A learning-rate schedule is a function $η (t)$ that varies the optimizer’s step size over training. The dominant 2026 default for LLMs is linear warmup for a few hundred to a few thousand steps, followed by cosine decay down to ~10% of the peak LR.

Why warmup

Adam-family optimizers track running variance estimates ( $v_{t}$ in Adam). At step 1, those estimates are noisy. The bias correction divides by a small denominator, and updates can be huge in magnitude. With a small LR for the first $W$ steps, the optimizer accumulates reliable second-moment statistics before the LR ramps up. Without warmup, transformer training routinely diverges in the first few hundred steps.

Typical warmup: $W = 1000$ to $4000$ steps for pretraining; ~100 steps is enough for fine-tuning.

Why cosine

After warmup, hold near peak LR for most of training to make progress; near the end, decay so the optimizer settles into a flatter minimum. Cosine decay,

η (t) = η_{m i n} + \frac{1}{2} (η_{m a x} - η_{m i n}) (1 + cos (π \cdot \frac{t - W}{T - W})),

spends most of its budget near the peak and slows late, which empirically beats linear or step decay across most workloads (Loshchilov & Hutter, 2017).

Common practice: cosine to $η_{m i n} = 0.1 \cdot η_{m a x}$ over the full training horizon $T$ .

How to set the peak LR

For Adam/AdamW on transformer training, the default starting point is $η_{m a x} = 3 \times 1 0^{- 4}$ (Karpathy’s “magic constant”) for moderate batch sizes. Larger batches scale up roughly linearly until the LR-batch tradeoff breaks ( $\sim 1 0^{- 3}$ for very large batch).

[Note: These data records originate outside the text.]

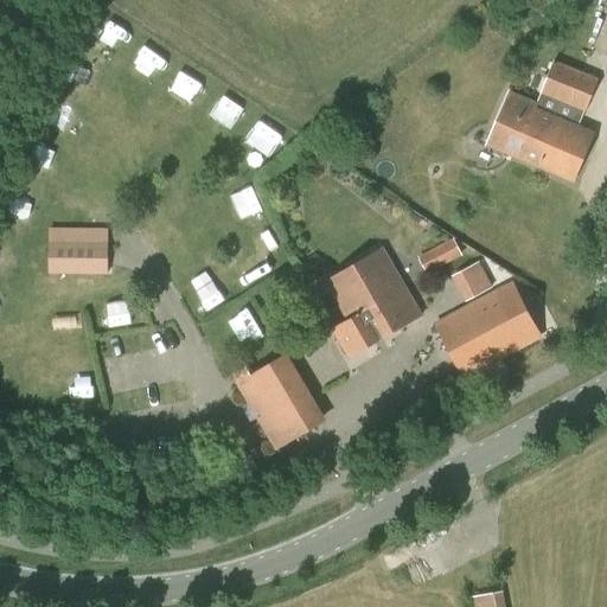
[(554,59),(541,91),(585,109),(598,78),(554,59)]
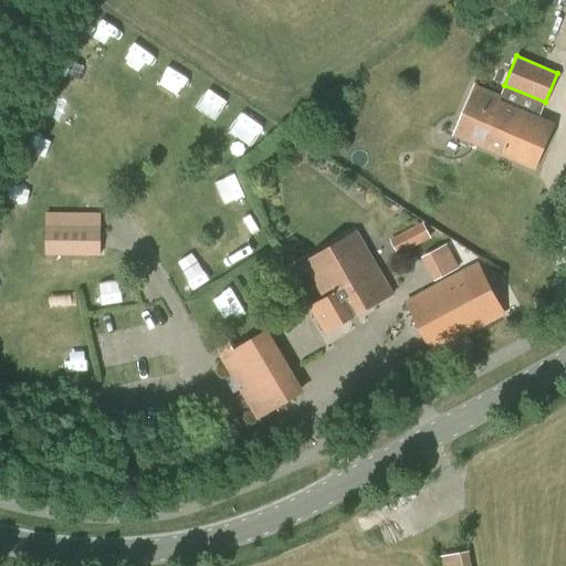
[(545,102),(504,85),(498,98),(473,88),(454,134),(534,168),(553,124),(538,118),(545,102)]
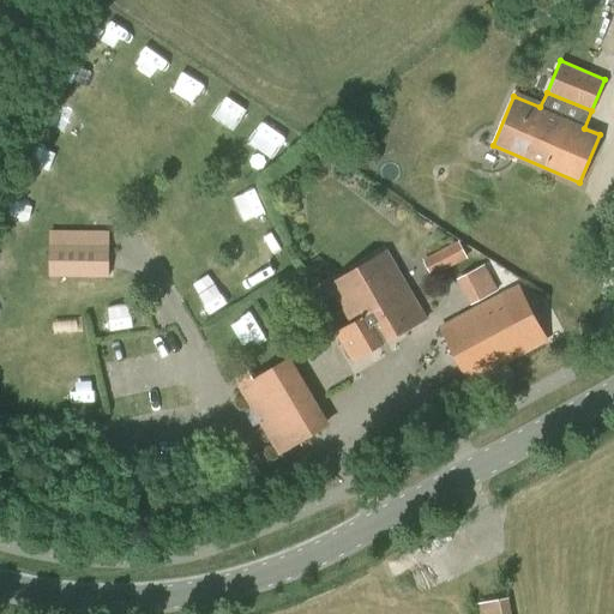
[(108,232),(92,232),(49,230),(49,277),(109,278),(108,232)]
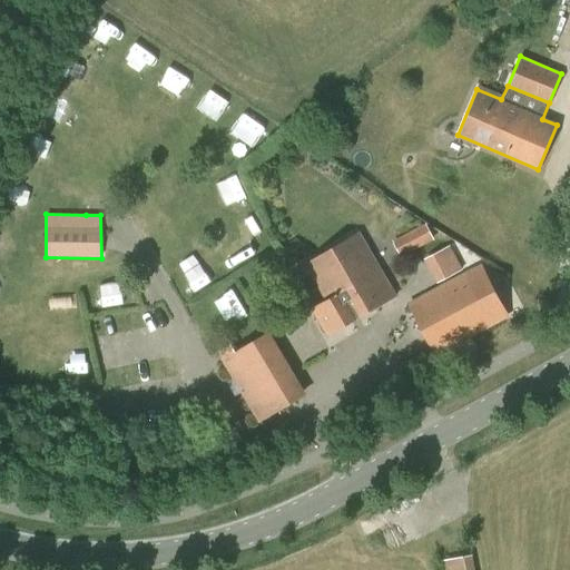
[(403,236),(412,252),(434,241),(425,224),(403,236)]
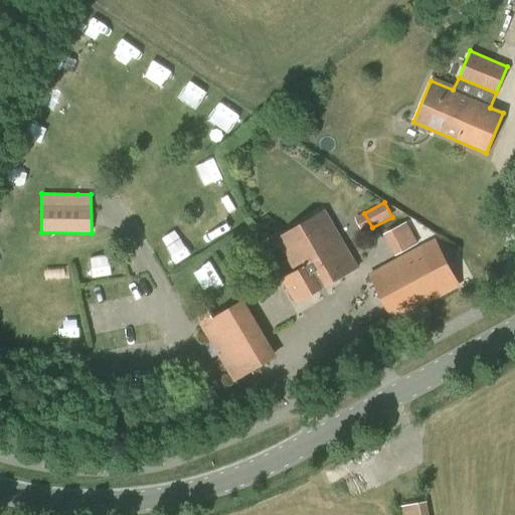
[(325,211),(276,239),(295,273),(282,280),(296,303),(357,268),(325,211)]
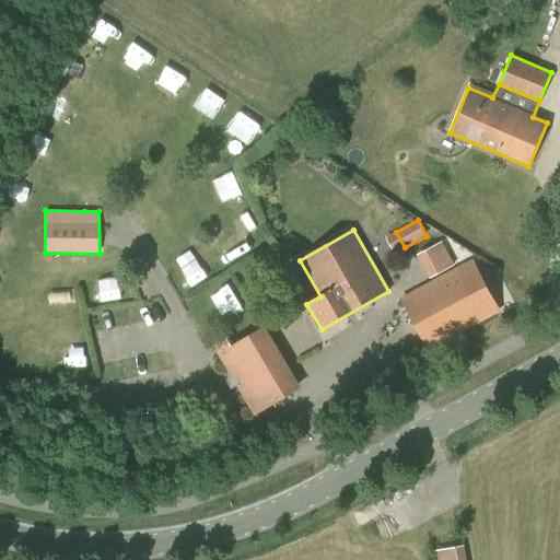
[(442,242),(417,255),(429,279),(454,265),(442,242)]
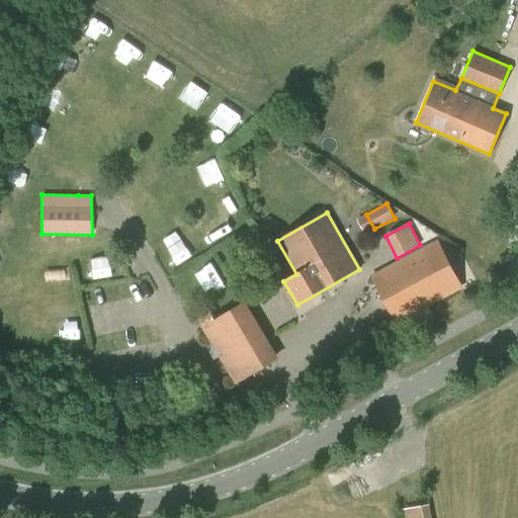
[(437,241),(370,277),(395,324),(461,288),(437,241)]
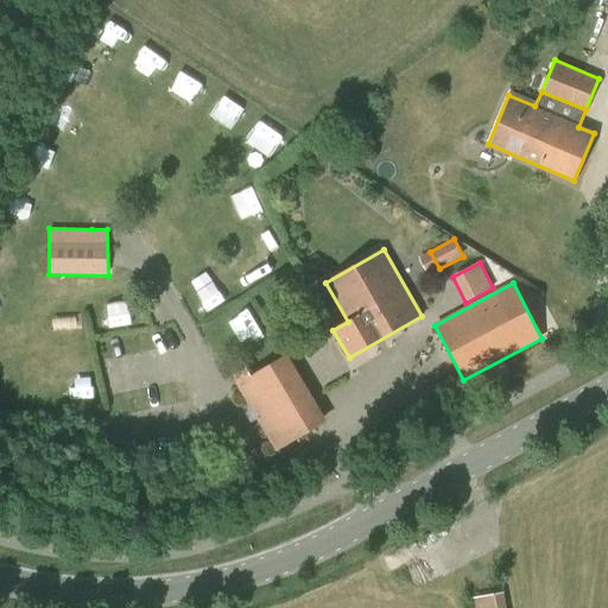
[(328,419),(287,354),(236,384),(276,451),(328,419)]
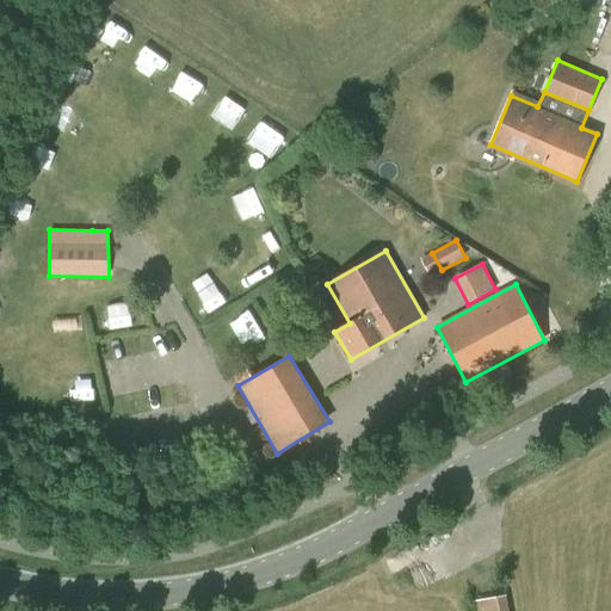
[(508,610),(506,596),(475,602),(476,610),(508,610)]
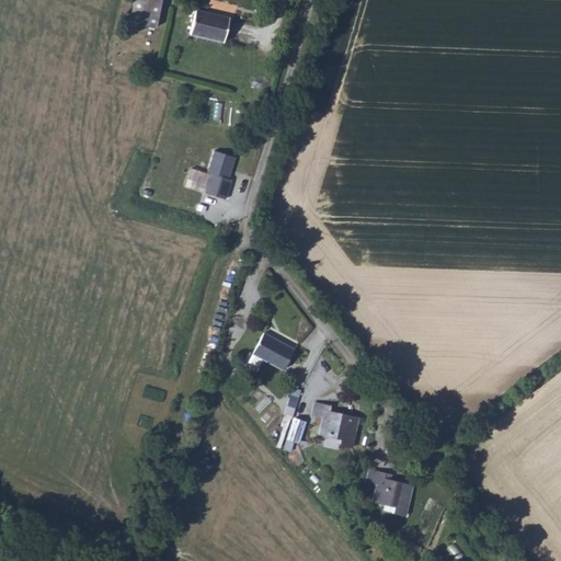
[(168,1),(164,0),(139,0),(132,26),(157,34),(168,1)]
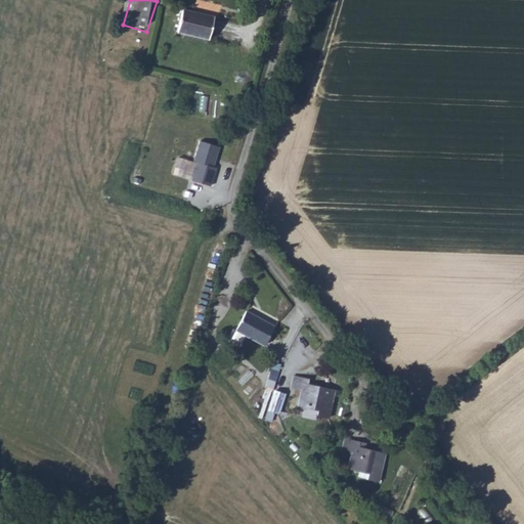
[(187,4),(180,27),(211,38),(219,15),(187,4)]
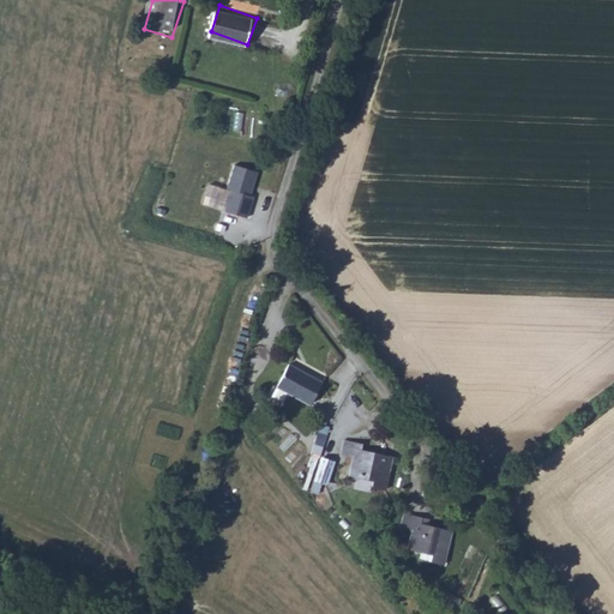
[(259,164),(236,157),(229,181),(233,182),(227,203),(248,210),(254,193),(251,192),(259,164)]
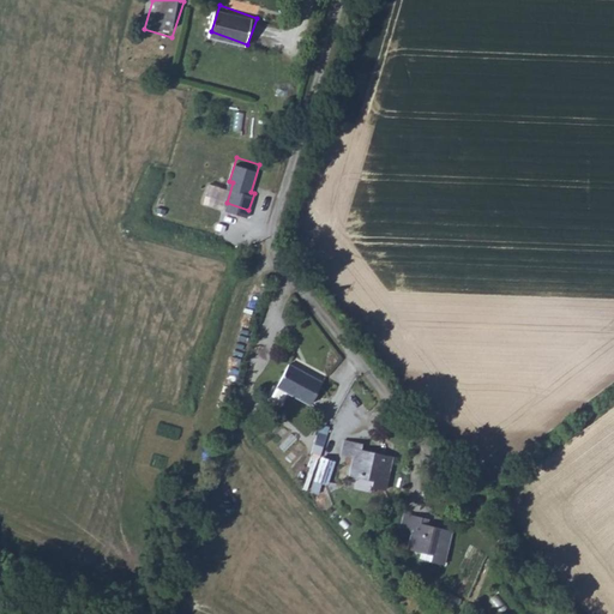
[(326,383),(289,372),(282,396),(319,407),(326,383)]
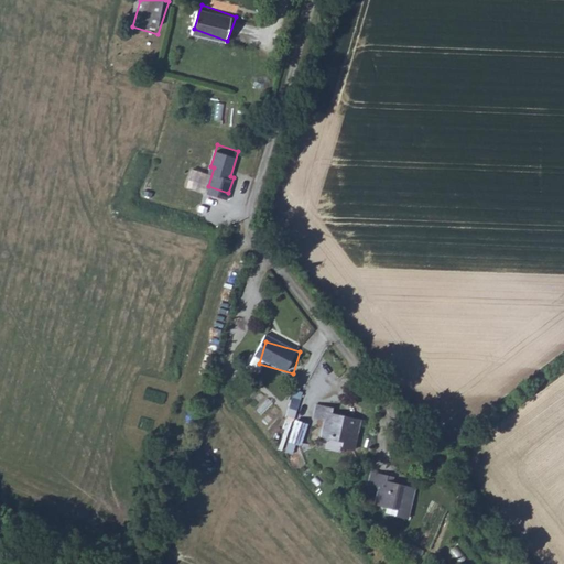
[(223,358),(215,355),(209,367),(217,370),(223,358)]
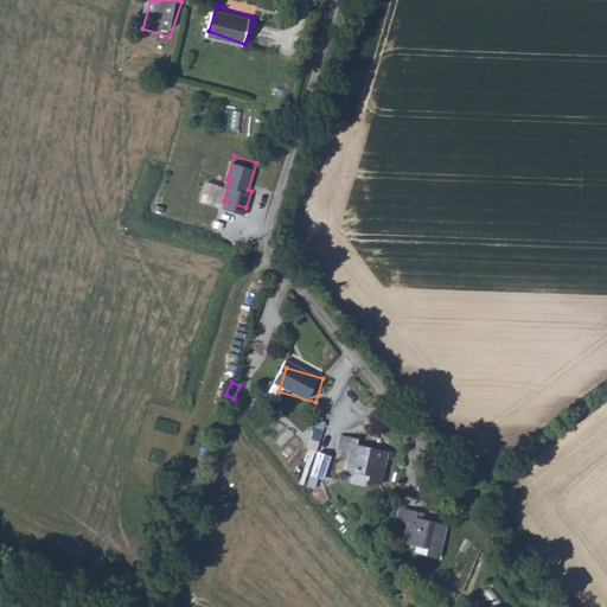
[(318,417),(307,443),(315,447),(326,421),(318,417)]
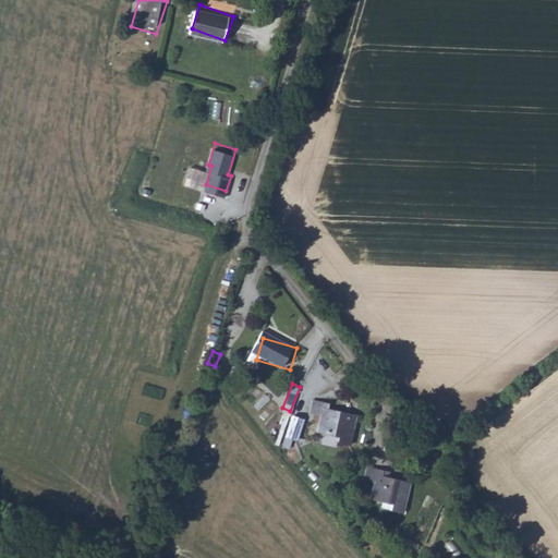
[(332,403),(316,399),(313,412),(325,416),(320,429),(340,436),(338,443),(348,446),(356,417),(330,410),(332,403)]
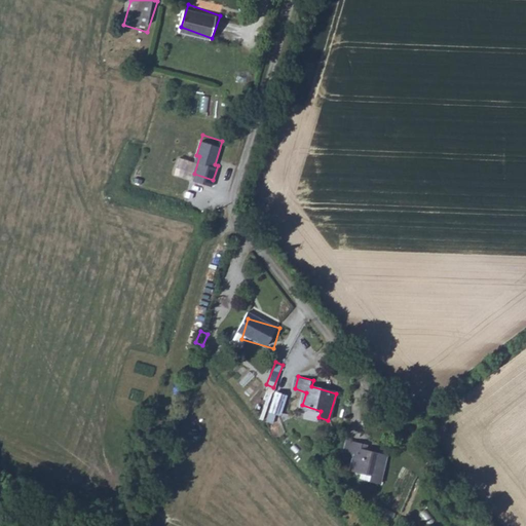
[(278,391),(272,410),(282,413),(288,395),(278,391)]
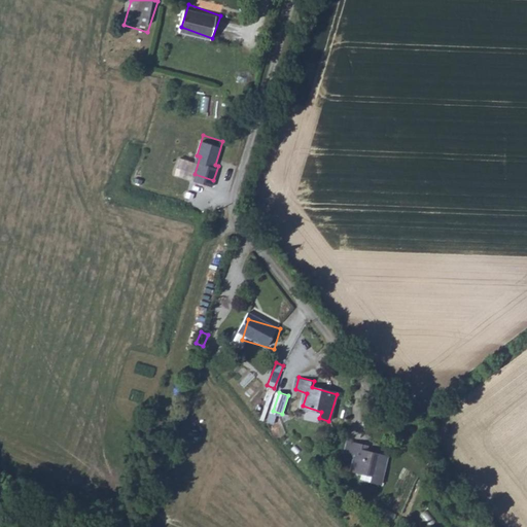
[(427,450),(414,433),(407,438),(415,449),(410,453),(415,458),(420,454),(421,455),(427,450)]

For SFT or task-specific fine-tuning of a pretrained model: 10–100× lower than pretraining ( $1 \times 1 0^{- 5}$ to $5 \times 1 0^{- 5}$ ).

A LR range test (Smith, 2017): sweep $η$ from $1 0^{- 7}$ to $1 0^{- 1}$ over a few hundred steps, plot loss vs. LR. Pick the point at the steepest descent (typically ~10× below where the loss diverges).

Other schedules

Constant: useful for online learning / RL where the data distribution shifts.
Inverse square root (original transformer paper): $η (t) \propto 1/ t$ after warmup. Largely superseded by cosine.
One-cycle (Smith, 2018): warmup to a high peak, then decay aggressively. Used in some vision training; uncommon in LLMs.
WSD (Warmup-Stable-Decay): warmup, hold constant for most of training, decay sharply at the end. Used in some recent LLM training (Hu et al., 2024) for easier checkpoint resumption.

Common pitfalls

Skipping warmup. Adam without warmup on a transformer routinely diverges.
Decaying too fast. Aggressive decay limits how far the model can move; cosine-to-10% is a reliable default.
Forgetting LR scales with batch. Doubling the batch usually requires roughly doubling the LR.
Resuming a cosine schedule from a checkpoint. If the cosine is parameterized over total steps, resuming with a different total breaks the schedule. Save schedule state with the checkpoint.